_Stated task 1_
Will you write out the stretch of the Hibernate Search 6 message from "N.B. The document" through "nesting structures yet."?
_Stated task 2_
In the Hibernate Search 6 message, which other backend is named as one the design should be extensible to in the future?

_Document extract_
Hi all,
among the various plans for Hibernate Search 6, one of the reasons we
had to do the Elasticsearch integration sooner as experimental was to
get ourselves a clearer picture of what's going to be needed in terms
of internal cleanup.
Our DocumentBuilder is ancient, and several new features have been
added since it was a well designed, simple piece of code..
So, while we have discussed several wishes already, I started now a
document to try get all our thoughts to converge.
For convenience, pasting the current content below.
-
https://docs.google.com/document/d/1JwKanIRHVTw1LvCdLGyY6EKuyvvQn6gvlkmPG...
I'm not giving comment permissions to the world; anyone who's
interested please answer here or drop me a note, happy to give
permissions to comment to well-intentioned people.
N.B. The document will very likely evolve beyond this email; as it is
now it's an initial brain dump. For example, I haven't thought about
the ES capability of nesting structures yet.
Thanks,
Sanne
==== Pasting from document =====
DocumentBuilder and FieldBridge requirements for Hibernate Search 6.0
* Never import Lucene types; ideally make Lucene an dependency of the
Lucene backend only.
* In a modular world, don’t expect end user code to be able to load
Lucene class definitions.
* Efficient lookup “field name” -> field mappings and its indexing
options; not least:
* Cardinality {always one, optional one, one-many, zero-many}
* Needed for validation of queries, e.g. query for null can use
an “exists” query only in some of these cases, vs needing a null
token.
* projectable alone vs part of multiple fields relating to a single
property (allow projection of Two-Way bridges using multiple fields)
* Might need “group name”.”sub field name” for groups and index time joins
* IndexedEmbedded
* “depth” and navigational graph to be pre-computed: tree of valid
fields and options to be known in advance.
* Navigating into a relation must deal with possibly navigating
into subclasses of the relation type:
http://stackoverflow.com/questions/39516355/indexing-a-interface-in-hiber...
* Immutable, threadsafe, easy to inspect/walk mapping tree
* Built and validated at boostrap of the IndexManager
* can’t be updated after that
* Field names and custom FieldType not to be allocated at runtime
* Efficient to validate Queries
* Allow efficient production of an Entity instance into:
* Elasticsearch “document”
* Lucene “document”
* An efficient to serialize “document”
* If it gets easy enough, make our own simple serialization?
* Extensible to other backends e.g. Apache Solr in the future (a
Walkable SPI)

_Given entries_
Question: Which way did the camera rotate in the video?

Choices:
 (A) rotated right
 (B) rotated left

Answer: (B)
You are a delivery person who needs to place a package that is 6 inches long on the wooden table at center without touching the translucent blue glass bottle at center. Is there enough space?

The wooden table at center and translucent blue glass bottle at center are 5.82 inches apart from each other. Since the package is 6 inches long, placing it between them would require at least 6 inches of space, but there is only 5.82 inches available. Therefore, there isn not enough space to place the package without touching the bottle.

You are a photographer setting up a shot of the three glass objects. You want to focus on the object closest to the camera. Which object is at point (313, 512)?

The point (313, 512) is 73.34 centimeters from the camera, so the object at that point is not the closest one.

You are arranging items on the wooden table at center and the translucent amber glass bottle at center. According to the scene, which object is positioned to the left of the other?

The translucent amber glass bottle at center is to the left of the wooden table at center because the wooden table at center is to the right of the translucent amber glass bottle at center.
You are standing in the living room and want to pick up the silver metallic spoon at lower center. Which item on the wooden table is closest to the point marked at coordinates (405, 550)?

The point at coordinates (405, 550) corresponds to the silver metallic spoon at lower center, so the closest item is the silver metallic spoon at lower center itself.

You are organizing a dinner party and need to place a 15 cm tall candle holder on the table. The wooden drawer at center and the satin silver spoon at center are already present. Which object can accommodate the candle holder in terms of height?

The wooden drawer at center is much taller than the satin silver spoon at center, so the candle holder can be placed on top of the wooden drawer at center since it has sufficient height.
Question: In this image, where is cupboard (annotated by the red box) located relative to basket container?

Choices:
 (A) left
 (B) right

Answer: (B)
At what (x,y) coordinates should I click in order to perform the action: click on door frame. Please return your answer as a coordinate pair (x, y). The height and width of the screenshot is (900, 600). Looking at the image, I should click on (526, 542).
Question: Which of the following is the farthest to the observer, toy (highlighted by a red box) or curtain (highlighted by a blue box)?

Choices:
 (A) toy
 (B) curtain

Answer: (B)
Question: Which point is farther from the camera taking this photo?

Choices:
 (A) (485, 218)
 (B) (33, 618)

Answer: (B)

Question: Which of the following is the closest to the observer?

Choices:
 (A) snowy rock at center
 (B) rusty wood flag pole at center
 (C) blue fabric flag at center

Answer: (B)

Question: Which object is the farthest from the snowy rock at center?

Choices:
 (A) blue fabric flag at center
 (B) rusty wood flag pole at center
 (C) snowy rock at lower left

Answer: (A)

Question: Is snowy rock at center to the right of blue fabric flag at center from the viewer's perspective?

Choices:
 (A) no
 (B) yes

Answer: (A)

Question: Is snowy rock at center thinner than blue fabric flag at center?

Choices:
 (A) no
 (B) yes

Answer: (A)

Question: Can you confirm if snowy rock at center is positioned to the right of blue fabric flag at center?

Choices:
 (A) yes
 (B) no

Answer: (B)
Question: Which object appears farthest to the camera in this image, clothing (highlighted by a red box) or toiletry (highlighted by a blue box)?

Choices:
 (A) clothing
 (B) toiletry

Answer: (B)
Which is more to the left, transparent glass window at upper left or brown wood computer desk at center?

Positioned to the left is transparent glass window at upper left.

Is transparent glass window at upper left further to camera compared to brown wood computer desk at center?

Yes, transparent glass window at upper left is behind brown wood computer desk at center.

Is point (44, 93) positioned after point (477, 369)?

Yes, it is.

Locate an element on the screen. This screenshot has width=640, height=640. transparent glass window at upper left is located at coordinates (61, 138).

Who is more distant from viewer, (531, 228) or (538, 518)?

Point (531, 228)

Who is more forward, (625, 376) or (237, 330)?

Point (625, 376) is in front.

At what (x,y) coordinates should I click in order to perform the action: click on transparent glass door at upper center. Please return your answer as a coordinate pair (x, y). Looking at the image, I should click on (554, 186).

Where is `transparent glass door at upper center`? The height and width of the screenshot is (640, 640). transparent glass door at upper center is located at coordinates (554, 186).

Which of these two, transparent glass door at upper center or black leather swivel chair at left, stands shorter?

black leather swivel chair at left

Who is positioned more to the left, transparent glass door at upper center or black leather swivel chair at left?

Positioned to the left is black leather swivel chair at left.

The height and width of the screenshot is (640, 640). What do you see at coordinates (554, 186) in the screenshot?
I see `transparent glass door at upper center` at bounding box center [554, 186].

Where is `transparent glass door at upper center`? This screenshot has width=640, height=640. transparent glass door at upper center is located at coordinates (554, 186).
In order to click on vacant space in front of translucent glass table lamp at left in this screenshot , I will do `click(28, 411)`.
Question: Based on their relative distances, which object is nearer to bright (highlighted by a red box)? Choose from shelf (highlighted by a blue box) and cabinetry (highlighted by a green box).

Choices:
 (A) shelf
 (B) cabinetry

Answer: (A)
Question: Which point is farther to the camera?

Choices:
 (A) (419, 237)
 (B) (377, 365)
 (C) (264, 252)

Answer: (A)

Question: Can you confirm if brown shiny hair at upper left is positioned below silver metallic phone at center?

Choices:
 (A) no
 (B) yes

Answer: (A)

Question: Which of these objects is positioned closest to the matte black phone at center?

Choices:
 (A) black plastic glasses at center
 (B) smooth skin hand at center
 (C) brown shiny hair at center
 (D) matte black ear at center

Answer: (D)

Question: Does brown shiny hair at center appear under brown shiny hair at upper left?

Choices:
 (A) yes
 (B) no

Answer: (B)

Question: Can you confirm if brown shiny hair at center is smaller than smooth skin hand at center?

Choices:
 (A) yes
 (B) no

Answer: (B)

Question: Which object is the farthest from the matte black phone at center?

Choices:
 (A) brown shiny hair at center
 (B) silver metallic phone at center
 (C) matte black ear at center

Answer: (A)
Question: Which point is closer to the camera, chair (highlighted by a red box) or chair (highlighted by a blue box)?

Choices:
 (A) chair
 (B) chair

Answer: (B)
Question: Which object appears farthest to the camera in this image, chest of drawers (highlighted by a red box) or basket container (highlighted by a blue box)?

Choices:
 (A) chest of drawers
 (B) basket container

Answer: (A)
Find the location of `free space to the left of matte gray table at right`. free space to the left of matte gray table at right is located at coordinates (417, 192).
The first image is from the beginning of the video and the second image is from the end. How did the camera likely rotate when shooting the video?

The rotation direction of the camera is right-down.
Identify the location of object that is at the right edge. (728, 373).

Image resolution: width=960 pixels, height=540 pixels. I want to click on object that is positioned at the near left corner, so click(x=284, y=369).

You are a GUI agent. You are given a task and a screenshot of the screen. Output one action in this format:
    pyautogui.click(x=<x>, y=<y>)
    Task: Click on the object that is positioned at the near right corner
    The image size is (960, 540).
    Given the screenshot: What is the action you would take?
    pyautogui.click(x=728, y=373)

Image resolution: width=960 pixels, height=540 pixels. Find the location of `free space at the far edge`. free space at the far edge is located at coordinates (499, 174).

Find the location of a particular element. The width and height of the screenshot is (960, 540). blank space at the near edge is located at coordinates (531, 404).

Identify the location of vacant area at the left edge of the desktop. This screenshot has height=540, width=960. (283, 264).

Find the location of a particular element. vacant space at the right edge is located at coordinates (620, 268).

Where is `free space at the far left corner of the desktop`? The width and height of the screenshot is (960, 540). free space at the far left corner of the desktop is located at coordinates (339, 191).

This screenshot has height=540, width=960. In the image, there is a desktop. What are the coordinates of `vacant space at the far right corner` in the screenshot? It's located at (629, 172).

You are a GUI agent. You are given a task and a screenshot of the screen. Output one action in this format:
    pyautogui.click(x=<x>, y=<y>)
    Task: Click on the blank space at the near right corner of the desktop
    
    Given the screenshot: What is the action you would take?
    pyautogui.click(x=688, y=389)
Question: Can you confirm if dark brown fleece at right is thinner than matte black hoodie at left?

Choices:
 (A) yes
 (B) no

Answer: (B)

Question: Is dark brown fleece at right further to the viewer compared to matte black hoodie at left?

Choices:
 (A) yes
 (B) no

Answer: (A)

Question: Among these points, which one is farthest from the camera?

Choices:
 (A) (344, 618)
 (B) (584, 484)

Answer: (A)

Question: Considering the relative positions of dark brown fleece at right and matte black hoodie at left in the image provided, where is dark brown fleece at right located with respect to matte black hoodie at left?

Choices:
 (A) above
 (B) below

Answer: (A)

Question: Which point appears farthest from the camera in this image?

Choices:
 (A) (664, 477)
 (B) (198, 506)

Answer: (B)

_Exercise solution 1_
N.B. The document will very likely evolve beyond this email; as it is
now it's an initial brain dump. For example, I haven't thought about
the ES capability of nesting structures yet.

_Exercise solution 2_
Apache Solr.